この記事は「持ち物」に特化した内容です。検討から準備までの全体像は、こちらでご覧いただけます。
ウブドで長期滞在|私たちが出発前に必ず考えること

こんな悩みを持つ方のための記事です

  • バリ島で1か月以上滞在する場合、何を日本から持って行くべきか分からない
  • 現地で買える物と、絶対に持参すべき物の判断に迷っている
  • シニア世代として、体調や生活面で失敗したくない

この記事でわかること

  • バリ島1か月滞在で「本当に必要だった」持ち物の実例
  • 衣類・日用品・医薬品の【持参/現地調達】の明確な線引き
  • シニア夫婦が実際に助けられた持ち物と、失敗から学んだ教訓
  • 荷物を増やさず、快適さと安心感を両立する準備の考え方

私たちが長期滞在でよく拠点にしているウブドのホテル。観光だけでなく、「暮らす前提」で考えると、持ち物の考え方も自然と変わってきました。

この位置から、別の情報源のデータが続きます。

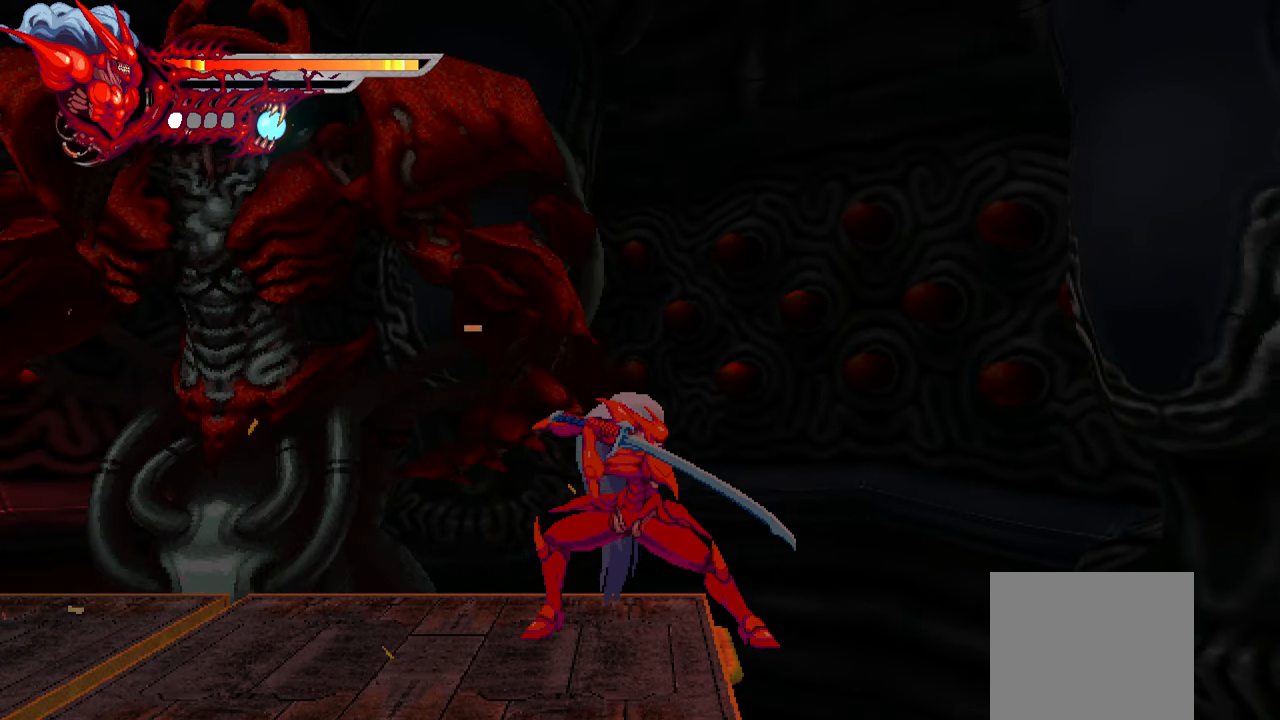
{"buttons": [], "right_stick": "center", "events": []}
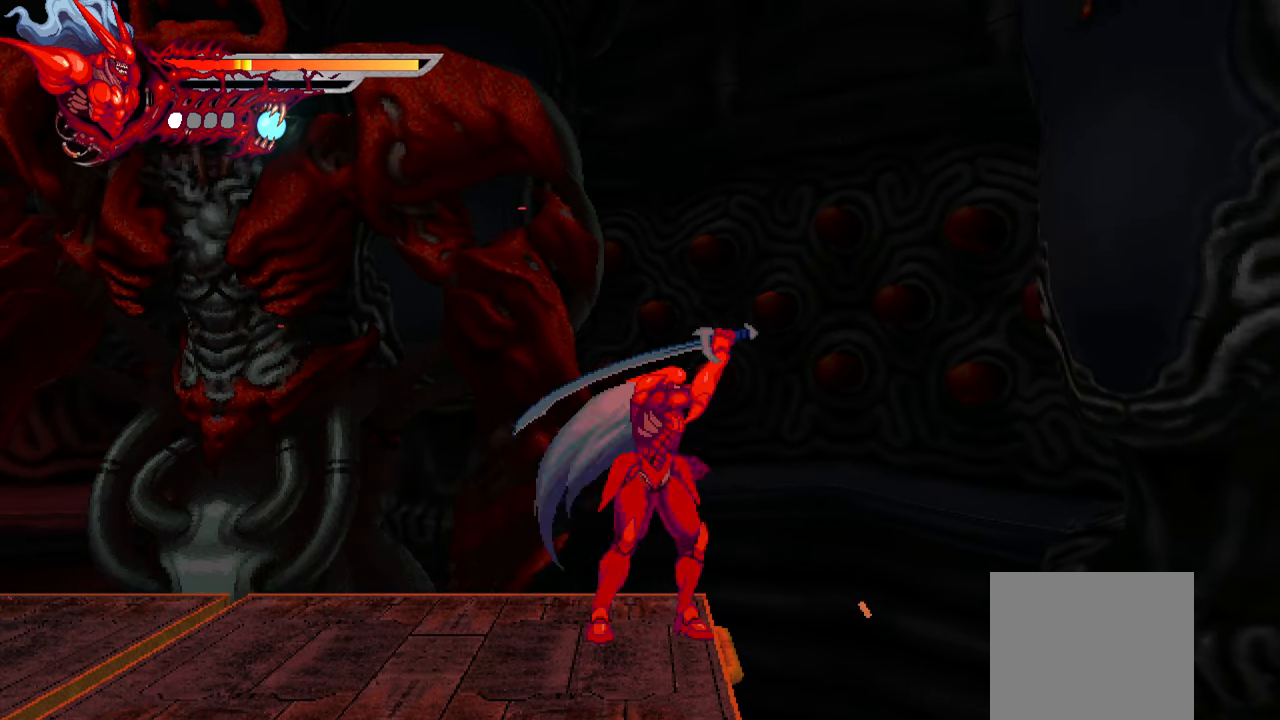
{"buttons": [], "right_stick": "center", "events": []}
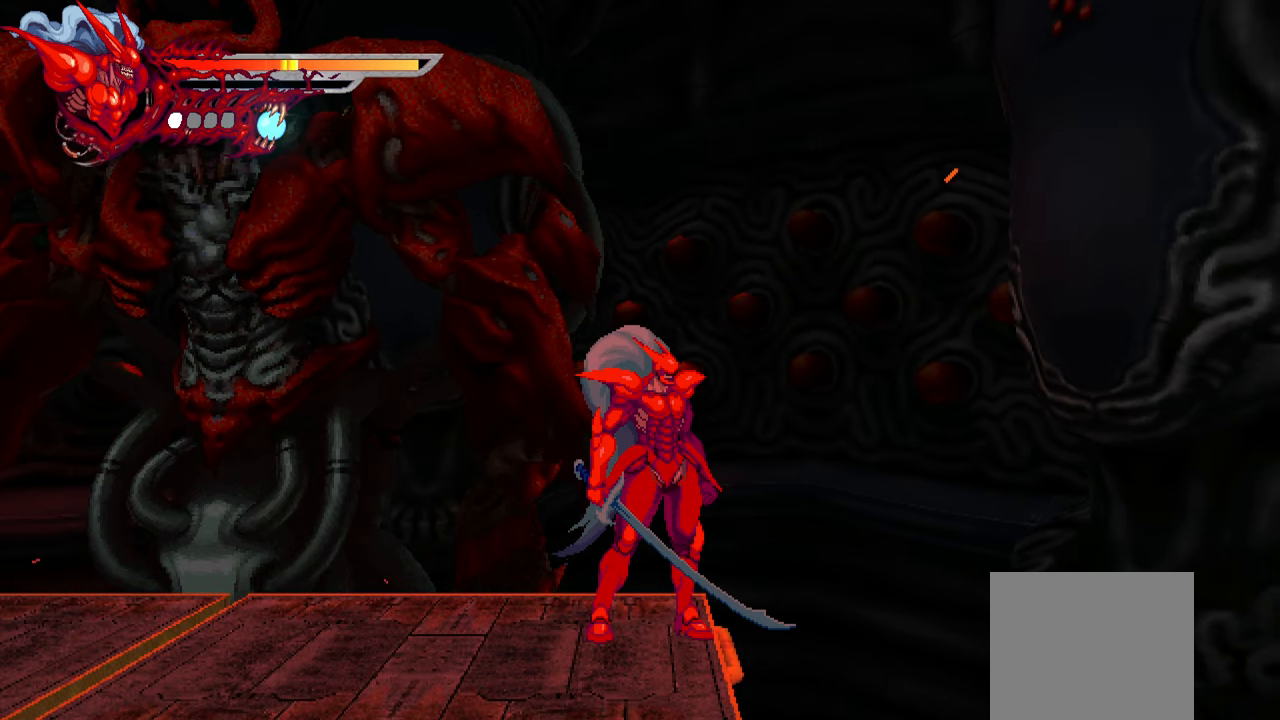
{"buttons": [], "right_stick": "center", "events": []}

衣類|1か月滞在は「最小限+ランドリー前提」が正解(ウブド実体験)

バリ島は年間を通して湿度が高く、洗濯物が乾きにくい気候です。そのため、1か月以上の長期滞在では、衣類を多く持って行くよりも、現地ランドリーを前提に最小限で回す方が快適になります。

結論|衣類は「1週間分+ランドリー」で十分

私たちシニア夫婦は、1週間分の衣類を目安に持参し、滞在中はこまめにランドリーを利用しています。行く時期や滞在場所、寺院見学や祭礼参加の予定を考えながら、必要なものだけを準備するのがポイントです。

ウブドのランドリー事情|長期滞在を支える前提条件

ウブドには、ホテル内ランドリーから街中のローカルランドリーまで選択肢が豊富にあります。
料金相場や使い勝手、実際に利用して感じたメリット・注意点については、別記事で詳しく紹介しています。
ウブド長期滞在の洗濯ガイド|ホテルランドリーと街ランドリーの使い分け

私たちが長年滞在しているテガルサリには、シャツ1枚40円ほどの格安ランドリーサービスがあり、長期滞在を大きく支えてくれました。
テガルサリ|格安ランドリーで荷物と負担を減らせる

気候から考える服装|基本は半袖、長袖は例外対応

バリ島の気候は、基本的に一年を通して「日本の夏」と考えて問題ありません。私たちが雨季によく滞在するウブドでは、夜でも歩けば汗ばむほどです。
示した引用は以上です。